Muniland was quiet today as market participants confined the bloodbath to the equity markets. Investors mainly sat on the sidelines and benchmark yields were unchanged. The Thomson Reuters Municipal Market Data 10-Year AAA Scale closed at 2.38%, unchanged from Friday. Reported volumes were light.
The worst muniland event of the day occurred when Moody’s announced that they had cut Puerto Rico’s general obligation debt rating to Baa1, a level close to the bottom of the investment grade scale. Because it is a territory, Puerto Rico has the unique distinction of enjoying national exemption from local and state taxes, so its debt is widely held across America. It is also among the cheapest municipal bonds available because the market believes it has some likelihood of default due to high levels of debt and unfunded pension liabilities.
The muniland non-story that commanded headlines was the expected downgrade of state and local bonds due to the Standard & Poor’s downgrade of the United States. Chris Mauro of RBC Capital Markets has some very good analysis about the arcana of this market and how the headlines are wildly overblown:
Because most municipal bonds are structured with serial and term maturities, the $2.9 trillion municipal bond market contains about 1.2 million individual CUSIPs, compared to about 75,000, for example for the US corporate bond market. As a result, S&P’s anticipated downgrade of pre-refunded municipal bonds and other directly linked bonds will, in the aggregate, produce a very attention-getting headline number.

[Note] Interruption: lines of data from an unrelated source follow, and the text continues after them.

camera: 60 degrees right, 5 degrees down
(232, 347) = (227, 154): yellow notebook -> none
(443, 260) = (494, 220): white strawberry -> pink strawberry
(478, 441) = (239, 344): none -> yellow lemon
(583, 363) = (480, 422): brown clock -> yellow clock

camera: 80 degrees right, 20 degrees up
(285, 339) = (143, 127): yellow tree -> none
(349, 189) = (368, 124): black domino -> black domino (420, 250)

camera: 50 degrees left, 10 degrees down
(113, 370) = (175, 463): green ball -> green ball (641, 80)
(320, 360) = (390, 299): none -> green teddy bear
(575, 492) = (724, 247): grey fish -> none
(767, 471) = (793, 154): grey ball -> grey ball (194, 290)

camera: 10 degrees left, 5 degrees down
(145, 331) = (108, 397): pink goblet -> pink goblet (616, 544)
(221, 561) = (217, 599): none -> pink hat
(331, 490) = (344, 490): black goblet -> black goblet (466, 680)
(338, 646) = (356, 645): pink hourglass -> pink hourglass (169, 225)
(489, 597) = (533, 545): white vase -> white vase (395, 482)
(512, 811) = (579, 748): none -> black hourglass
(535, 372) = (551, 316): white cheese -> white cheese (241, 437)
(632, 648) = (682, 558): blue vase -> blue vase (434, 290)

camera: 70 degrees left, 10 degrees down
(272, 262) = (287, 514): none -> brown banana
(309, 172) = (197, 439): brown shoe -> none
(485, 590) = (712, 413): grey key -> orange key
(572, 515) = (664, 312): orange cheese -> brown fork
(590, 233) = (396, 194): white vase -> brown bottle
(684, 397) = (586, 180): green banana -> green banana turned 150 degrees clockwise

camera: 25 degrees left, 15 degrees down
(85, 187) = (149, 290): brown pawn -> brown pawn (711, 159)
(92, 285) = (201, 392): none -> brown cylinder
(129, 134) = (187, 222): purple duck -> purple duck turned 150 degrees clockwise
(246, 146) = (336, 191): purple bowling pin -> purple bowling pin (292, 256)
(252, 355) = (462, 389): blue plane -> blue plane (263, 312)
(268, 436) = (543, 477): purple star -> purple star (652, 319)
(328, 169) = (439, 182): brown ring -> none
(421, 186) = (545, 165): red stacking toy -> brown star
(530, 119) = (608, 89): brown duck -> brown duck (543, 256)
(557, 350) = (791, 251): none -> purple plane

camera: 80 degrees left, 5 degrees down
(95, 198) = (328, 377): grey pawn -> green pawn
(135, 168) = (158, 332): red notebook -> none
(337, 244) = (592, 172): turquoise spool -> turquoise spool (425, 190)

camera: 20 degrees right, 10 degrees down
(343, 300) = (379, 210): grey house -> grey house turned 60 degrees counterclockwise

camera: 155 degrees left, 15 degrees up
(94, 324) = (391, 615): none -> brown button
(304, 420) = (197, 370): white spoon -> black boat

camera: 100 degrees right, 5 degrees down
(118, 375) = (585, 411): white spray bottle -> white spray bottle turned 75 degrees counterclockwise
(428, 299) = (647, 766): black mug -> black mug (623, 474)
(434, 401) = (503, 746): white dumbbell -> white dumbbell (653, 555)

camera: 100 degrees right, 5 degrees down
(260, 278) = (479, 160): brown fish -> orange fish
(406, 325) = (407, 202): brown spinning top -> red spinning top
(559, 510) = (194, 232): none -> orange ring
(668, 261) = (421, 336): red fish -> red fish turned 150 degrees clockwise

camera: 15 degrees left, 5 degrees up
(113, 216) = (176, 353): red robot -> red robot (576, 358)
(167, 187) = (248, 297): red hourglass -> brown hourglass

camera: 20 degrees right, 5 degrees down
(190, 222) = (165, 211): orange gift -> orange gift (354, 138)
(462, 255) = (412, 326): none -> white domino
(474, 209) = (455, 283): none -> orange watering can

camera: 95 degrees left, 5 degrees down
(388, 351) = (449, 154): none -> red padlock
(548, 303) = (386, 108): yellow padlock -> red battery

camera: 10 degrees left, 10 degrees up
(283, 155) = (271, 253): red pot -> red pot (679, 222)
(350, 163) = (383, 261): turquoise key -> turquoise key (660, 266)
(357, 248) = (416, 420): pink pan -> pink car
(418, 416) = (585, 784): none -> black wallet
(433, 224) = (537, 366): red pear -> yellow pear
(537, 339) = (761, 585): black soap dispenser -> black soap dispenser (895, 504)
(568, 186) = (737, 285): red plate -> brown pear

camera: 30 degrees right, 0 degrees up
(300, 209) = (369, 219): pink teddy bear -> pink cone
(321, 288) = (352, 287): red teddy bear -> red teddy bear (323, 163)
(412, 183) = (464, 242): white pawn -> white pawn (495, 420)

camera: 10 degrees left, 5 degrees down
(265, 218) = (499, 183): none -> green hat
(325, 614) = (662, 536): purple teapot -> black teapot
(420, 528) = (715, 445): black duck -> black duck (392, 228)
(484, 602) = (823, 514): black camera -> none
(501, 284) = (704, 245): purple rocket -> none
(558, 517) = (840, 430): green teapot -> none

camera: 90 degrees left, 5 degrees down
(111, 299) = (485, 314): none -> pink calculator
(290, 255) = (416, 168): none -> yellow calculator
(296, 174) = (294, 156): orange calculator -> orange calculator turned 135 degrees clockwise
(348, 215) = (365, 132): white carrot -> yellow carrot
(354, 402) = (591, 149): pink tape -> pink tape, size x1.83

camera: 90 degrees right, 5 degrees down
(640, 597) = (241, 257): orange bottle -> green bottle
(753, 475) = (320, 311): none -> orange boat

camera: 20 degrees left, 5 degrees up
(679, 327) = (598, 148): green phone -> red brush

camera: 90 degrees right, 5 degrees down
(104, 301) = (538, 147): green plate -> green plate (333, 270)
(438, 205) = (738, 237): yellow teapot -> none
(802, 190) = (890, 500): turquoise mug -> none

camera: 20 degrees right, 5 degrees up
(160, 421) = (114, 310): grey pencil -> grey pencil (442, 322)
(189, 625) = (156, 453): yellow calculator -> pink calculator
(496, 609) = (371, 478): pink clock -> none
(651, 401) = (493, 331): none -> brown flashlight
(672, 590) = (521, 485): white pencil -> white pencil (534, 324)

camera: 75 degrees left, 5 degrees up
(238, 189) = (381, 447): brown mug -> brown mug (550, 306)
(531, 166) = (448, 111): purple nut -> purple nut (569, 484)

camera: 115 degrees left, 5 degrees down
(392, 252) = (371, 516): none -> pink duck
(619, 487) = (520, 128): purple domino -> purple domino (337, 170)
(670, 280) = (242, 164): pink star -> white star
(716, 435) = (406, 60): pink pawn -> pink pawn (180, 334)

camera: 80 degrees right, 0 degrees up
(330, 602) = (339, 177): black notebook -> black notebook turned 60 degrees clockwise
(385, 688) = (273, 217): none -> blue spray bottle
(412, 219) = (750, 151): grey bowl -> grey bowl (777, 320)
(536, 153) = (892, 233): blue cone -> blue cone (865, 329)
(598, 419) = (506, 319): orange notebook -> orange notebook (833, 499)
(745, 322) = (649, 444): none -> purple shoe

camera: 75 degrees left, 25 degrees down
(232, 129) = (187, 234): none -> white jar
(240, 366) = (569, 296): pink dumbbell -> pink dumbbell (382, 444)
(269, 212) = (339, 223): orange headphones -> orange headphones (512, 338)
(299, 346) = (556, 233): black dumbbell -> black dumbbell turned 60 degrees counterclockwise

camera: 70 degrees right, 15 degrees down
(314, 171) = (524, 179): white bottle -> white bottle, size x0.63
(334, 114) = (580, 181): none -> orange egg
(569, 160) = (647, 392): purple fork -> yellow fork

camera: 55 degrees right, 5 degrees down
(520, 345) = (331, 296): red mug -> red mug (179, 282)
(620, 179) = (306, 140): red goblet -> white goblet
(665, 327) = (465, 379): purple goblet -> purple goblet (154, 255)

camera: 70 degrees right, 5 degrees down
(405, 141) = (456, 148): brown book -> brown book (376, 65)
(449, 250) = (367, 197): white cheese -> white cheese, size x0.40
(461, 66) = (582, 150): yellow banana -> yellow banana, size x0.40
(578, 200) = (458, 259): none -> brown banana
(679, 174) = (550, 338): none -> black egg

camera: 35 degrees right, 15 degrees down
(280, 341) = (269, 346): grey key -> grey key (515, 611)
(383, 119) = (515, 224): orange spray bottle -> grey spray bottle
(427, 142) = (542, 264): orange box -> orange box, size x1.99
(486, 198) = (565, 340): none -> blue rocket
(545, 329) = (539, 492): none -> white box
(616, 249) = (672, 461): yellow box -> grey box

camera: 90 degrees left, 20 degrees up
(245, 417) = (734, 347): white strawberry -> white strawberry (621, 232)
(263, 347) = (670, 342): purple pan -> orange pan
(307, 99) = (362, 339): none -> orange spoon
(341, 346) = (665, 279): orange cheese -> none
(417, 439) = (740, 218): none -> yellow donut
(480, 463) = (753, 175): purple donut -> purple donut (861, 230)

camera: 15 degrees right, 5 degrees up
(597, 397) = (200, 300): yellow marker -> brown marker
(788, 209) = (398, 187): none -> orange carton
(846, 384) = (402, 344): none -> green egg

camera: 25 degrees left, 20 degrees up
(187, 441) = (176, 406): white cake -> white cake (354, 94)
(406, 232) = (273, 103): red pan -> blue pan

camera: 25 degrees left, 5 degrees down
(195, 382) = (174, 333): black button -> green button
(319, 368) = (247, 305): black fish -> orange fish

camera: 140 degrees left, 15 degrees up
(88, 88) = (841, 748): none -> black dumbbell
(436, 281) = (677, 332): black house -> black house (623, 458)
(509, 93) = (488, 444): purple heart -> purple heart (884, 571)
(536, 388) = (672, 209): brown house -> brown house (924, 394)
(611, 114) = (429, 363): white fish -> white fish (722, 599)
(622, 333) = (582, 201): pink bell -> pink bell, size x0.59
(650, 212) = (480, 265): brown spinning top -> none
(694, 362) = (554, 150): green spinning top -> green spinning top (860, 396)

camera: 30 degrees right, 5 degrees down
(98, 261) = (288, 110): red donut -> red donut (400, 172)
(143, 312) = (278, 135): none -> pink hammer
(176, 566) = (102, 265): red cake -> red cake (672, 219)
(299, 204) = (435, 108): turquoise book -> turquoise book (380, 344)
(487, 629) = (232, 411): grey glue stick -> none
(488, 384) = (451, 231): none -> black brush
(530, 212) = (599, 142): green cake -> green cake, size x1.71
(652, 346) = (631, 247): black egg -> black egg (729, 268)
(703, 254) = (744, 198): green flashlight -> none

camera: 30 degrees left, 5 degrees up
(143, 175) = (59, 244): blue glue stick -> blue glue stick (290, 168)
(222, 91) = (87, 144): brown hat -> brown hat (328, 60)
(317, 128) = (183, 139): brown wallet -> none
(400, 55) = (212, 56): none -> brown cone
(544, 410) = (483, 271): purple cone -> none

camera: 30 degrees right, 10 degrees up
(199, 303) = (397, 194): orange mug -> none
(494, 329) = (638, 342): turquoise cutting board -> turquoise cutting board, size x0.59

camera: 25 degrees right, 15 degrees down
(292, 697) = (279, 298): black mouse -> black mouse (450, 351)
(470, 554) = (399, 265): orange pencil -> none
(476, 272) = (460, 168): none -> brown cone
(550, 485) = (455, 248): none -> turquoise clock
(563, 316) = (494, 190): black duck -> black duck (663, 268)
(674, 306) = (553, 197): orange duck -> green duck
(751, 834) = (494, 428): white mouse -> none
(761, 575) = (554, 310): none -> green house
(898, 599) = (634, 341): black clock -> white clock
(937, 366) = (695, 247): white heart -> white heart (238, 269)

We anticipate that most media outlets will run with this figure and highlight “thousands of municipal bond downgrades” in their headlines. We note, for example, that Moody’s, in its July 13, 2011 report on the potential implications of a US rating downgrade, identified 7,000 directly linked municipal ratings with approximately $130 billion in par value. Our immediate concern is that these kinds of headlines will prompt retail investors to engage in another wave of mutual fund selling.